Point well taken.  At  least when Benedict finally realized the seriousness of sexual abuse he acted strongly.  I'm starting to think that  Francis either hasn't yet realized the depths of the problem or he is waiting for a more a politically opportune moment to act against the worst of the bishops.  Given his apparent compassion in other matters, it's hard for me to believe that he doesn't see the seriousness of the problem. 

Maybe he's waiting to act against the enablers until he has more support among his fellow bishops, and it's going to take some time to convince them that most of them have been at least somewhat in denial about their own roles in the scandal..  Catholic bishops generally don't seem to realize that  laws apply to them.  But I daresay that once he has established a more collegial Vatican, there probably will be more bishops willing to support whatever measures he then decides to take.  The coming Synod of Bishops might be the best opportunity for him to act.

As for the Polish bishop,  maybe Francis is keeping him for himself.  The Vatican's dungeons have been famous for eons.  (Or make that infamouss :-)  Having his face justice there has a certain poetic and theological appeal.

Given his apparent compassion in other matters, it's hard for me to believe that he doesn't see the seriousness of the problem. 
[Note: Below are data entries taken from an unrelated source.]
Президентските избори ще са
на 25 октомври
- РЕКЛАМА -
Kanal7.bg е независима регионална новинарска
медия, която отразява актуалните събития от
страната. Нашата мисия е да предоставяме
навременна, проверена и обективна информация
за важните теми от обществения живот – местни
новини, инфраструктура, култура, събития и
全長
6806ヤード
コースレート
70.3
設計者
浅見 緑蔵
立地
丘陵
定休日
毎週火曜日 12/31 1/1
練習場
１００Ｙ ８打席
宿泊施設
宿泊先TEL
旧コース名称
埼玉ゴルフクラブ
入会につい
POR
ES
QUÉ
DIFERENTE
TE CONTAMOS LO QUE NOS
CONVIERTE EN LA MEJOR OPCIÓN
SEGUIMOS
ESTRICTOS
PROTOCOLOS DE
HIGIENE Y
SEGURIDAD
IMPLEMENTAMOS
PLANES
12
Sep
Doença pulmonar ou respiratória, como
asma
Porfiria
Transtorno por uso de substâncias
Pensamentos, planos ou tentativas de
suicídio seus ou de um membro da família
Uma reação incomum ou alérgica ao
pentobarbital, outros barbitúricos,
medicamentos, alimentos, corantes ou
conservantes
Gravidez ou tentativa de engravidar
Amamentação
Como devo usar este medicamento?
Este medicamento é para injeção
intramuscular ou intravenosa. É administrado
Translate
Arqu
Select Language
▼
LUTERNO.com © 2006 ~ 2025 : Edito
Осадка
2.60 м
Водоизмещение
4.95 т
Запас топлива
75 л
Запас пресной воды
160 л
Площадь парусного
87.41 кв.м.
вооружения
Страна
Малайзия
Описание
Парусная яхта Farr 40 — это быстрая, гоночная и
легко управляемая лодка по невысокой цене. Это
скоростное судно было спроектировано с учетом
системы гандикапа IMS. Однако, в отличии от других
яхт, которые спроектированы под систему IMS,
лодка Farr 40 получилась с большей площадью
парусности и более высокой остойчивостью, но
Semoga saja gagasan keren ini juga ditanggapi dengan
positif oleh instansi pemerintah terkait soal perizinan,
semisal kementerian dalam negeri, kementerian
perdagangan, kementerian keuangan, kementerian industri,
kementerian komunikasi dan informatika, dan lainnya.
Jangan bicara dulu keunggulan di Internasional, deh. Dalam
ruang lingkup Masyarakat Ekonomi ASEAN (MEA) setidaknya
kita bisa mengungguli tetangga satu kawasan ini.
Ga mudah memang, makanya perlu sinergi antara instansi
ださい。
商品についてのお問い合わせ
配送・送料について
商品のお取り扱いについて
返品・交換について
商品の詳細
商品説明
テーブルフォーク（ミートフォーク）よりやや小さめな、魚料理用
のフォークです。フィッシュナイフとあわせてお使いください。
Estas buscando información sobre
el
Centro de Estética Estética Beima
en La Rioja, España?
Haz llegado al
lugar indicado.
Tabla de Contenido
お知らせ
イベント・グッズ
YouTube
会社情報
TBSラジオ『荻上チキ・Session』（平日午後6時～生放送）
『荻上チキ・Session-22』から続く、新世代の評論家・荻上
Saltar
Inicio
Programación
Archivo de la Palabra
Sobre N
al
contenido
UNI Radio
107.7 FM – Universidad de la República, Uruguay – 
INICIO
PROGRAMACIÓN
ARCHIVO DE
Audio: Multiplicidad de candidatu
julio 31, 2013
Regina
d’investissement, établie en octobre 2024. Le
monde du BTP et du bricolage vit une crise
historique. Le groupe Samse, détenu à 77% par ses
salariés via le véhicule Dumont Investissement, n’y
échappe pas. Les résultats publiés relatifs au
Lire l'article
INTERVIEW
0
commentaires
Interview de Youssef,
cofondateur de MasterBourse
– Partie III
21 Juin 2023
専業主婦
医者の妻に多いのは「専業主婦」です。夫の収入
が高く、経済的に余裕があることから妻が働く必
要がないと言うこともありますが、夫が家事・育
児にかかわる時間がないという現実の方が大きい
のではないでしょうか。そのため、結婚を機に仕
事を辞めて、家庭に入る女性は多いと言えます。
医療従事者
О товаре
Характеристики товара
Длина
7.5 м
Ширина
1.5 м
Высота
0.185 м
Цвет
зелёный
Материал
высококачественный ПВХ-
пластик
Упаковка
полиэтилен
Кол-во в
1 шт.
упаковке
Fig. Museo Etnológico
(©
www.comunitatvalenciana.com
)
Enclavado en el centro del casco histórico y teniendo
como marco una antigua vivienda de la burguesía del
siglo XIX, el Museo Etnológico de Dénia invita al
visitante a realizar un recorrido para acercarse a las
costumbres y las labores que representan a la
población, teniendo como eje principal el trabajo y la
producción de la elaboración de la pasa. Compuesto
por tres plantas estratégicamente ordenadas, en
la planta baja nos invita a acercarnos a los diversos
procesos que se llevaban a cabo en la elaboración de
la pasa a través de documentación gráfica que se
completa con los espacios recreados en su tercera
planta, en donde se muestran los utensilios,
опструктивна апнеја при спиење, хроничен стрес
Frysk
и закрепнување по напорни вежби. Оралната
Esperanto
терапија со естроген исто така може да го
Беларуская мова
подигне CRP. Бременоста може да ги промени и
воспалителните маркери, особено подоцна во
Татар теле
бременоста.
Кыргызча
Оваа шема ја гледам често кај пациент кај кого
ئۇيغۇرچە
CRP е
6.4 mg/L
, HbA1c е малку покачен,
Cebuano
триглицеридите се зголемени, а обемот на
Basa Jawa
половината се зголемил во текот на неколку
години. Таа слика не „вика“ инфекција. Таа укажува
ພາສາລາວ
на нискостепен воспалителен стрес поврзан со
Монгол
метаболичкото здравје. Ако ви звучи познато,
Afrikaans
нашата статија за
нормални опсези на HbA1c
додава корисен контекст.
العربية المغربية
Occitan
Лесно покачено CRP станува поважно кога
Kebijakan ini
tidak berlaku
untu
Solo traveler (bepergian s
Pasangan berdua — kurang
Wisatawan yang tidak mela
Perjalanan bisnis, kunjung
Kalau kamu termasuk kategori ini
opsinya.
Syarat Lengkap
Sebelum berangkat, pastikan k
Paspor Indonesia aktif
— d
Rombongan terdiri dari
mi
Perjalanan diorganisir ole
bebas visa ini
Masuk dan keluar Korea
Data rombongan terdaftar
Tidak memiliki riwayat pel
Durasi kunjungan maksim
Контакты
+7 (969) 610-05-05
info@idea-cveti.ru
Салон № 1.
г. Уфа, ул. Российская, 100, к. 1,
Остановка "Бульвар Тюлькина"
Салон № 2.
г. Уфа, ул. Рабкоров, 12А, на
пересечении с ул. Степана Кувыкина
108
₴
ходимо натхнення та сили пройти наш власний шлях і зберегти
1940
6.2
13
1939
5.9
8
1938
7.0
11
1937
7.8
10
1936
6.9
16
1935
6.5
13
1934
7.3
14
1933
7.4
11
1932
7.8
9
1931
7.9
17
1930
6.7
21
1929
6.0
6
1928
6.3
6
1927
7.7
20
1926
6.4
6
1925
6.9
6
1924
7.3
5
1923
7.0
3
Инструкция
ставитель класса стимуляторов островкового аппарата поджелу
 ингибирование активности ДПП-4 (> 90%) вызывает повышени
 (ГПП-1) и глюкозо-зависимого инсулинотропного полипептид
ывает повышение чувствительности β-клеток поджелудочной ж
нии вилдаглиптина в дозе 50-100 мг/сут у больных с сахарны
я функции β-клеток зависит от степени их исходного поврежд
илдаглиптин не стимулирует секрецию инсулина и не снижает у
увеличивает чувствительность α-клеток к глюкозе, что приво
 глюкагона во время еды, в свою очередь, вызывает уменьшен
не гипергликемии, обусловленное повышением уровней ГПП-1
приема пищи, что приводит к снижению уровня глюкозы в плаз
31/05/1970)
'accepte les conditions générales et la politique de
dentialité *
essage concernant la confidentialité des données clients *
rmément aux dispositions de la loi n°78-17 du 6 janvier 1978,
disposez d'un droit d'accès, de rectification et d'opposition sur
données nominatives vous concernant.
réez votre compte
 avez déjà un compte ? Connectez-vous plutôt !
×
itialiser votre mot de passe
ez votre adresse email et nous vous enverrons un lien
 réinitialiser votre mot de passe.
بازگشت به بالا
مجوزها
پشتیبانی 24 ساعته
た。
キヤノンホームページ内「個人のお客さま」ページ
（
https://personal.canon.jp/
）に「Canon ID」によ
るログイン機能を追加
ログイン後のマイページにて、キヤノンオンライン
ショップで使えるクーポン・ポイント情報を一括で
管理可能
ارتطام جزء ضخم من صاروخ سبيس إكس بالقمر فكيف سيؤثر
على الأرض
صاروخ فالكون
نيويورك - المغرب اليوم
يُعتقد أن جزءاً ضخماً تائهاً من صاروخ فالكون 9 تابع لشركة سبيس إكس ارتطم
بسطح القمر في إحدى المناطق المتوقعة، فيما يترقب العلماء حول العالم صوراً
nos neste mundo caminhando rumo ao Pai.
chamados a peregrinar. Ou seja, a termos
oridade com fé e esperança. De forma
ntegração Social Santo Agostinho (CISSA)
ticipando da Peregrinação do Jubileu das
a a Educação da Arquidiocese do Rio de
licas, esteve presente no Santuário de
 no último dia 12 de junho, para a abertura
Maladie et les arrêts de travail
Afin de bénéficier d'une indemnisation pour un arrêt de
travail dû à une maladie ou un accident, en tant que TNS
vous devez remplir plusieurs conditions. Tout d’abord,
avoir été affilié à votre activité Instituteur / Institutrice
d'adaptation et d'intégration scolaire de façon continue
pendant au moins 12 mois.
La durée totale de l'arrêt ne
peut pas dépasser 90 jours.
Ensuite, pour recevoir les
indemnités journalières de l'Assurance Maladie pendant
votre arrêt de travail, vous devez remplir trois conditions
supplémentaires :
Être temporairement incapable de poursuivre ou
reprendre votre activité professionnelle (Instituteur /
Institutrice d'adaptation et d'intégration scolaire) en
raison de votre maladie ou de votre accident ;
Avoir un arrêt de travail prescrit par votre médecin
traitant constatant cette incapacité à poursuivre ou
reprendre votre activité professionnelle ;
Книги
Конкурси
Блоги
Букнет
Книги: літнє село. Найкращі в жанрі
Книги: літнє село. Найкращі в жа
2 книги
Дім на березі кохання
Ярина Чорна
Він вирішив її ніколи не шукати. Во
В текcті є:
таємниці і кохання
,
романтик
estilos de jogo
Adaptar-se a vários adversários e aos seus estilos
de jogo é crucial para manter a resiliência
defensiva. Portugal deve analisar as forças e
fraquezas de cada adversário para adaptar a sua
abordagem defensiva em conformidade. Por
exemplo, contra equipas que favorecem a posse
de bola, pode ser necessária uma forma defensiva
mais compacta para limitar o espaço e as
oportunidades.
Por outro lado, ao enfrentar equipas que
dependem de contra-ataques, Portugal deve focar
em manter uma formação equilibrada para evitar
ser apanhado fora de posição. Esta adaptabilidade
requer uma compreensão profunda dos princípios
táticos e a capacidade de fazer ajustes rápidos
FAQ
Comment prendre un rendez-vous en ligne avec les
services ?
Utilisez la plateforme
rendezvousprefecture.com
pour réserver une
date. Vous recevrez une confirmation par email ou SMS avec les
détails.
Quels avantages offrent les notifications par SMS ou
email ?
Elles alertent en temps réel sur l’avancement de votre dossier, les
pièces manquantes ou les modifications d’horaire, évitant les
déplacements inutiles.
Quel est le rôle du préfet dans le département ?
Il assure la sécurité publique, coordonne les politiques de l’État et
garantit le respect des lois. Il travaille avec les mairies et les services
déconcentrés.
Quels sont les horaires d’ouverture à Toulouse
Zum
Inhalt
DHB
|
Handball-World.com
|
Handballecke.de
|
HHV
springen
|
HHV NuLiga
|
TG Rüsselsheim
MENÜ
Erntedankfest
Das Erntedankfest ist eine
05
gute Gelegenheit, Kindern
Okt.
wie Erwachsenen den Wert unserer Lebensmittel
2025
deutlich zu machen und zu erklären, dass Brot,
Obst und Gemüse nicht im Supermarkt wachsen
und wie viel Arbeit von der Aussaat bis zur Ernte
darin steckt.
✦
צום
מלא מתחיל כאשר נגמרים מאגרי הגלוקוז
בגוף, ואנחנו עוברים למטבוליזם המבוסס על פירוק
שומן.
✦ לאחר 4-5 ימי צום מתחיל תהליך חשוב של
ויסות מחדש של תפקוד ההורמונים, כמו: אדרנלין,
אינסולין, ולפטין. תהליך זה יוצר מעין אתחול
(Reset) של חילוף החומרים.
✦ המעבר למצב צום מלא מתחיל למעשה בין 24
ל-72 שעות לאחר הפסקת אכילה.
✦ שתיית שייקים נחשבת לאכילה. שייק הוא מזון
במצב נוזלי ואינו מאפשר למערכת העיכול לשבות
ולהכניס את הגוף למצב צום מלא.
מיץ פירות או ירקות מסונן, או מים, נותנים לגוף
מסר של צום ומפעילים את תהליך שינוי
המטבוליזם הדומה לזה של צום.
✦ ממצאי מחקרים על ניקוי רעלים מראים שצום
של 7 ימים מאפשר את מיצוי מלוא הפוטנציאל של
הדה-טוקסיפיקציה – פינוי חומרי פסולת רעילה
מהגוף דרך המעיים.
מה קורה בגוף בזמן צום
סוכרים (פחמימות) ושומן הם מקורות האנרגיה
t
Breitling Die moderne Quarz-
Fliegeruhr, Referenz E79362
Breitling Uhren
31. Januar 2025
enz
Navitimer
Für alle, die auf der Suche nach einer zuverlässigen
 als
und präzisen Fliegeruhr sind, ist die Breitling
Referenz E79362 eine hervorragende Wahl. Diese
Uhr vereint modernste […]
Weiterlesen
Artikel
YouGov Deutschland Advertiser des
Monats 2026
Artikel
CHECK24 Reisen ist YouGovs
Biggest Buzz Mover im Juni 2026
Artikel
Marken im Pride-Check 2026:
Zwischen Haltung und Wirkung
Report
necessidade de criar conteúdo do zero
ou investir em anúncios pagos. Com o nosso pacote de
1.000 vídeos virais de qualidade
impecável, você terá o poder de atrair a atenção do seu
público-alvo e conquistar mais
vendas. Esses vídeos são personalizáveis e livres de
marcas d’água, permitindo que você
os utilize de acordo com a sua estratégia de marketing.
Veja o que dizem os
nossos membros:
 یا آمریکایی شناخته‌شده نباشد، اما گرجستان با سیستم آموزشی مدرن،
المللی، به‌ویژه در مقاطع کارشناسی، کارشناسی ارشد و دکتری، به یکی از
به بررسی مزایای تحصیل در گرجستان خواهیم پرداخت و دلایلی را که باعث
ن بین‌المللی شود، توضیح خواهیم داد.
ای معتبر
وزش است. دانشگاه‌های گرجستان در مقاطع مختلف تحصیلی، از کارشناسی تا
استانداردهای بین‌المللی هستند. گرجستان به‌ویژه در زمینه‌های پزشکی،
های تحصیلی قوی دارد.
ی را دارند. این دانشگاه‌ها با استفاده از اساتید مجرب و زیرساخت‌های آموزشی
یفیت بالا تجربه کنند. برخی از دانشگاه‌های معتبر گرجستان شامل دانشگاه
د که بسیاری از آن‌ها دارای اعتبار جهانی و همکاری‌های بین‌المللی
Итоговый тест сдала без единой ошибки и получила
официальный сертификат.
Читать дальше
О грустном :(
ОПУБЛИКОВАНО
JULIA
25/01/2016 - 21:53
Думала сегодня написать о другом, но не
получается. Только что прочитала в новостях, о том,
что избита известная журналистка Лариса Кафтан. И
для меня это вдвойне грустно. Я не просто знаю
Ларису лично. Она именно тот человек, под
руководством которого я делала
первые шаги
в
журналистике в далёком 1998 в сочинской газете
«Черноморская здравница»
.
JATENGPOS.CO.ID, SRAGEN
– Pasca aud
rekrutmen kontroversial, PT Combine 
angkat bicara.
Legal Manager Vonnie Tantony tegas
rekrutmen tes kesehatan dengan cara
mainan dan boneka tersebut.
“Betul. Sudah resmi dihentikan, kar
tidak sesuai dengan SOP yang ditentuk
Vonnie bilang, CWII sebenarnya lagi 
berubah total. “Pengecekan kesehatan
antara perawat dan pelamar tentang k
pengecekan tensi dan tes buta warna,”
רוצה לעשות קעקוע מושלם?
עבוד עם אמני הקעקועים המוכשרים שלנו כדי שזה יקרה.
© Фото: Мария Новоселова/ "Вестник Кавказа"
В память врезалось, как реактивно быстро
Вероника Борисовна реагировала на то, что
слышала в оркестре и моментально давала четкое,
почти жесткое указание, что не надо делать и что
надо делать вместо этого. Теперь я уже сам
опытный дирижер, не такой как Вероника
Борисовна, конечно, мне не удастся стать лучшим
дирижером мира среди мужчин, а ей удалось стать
He does not "get" why women do not appreciate being given Mary as their sole model and being denied official responsabilities. I suspect he also does not "get" sex abuse. He has his blind spots. I am not as optimistic as you are.

Claire --

In David Gibson's article yesterday at RNS on the new cardinals he reminds us that last year Pope Francis removed Cardinal Rigali from his post in the Congregation for Bishops, the most powerful body in the Vatican.  That is a stunning move.  Cardinal Rigali's record in the Philadelphia scandal is one of the very worst in the U. S.   So maybe Francis does have  the scandal high on his to-do list.  We'll see.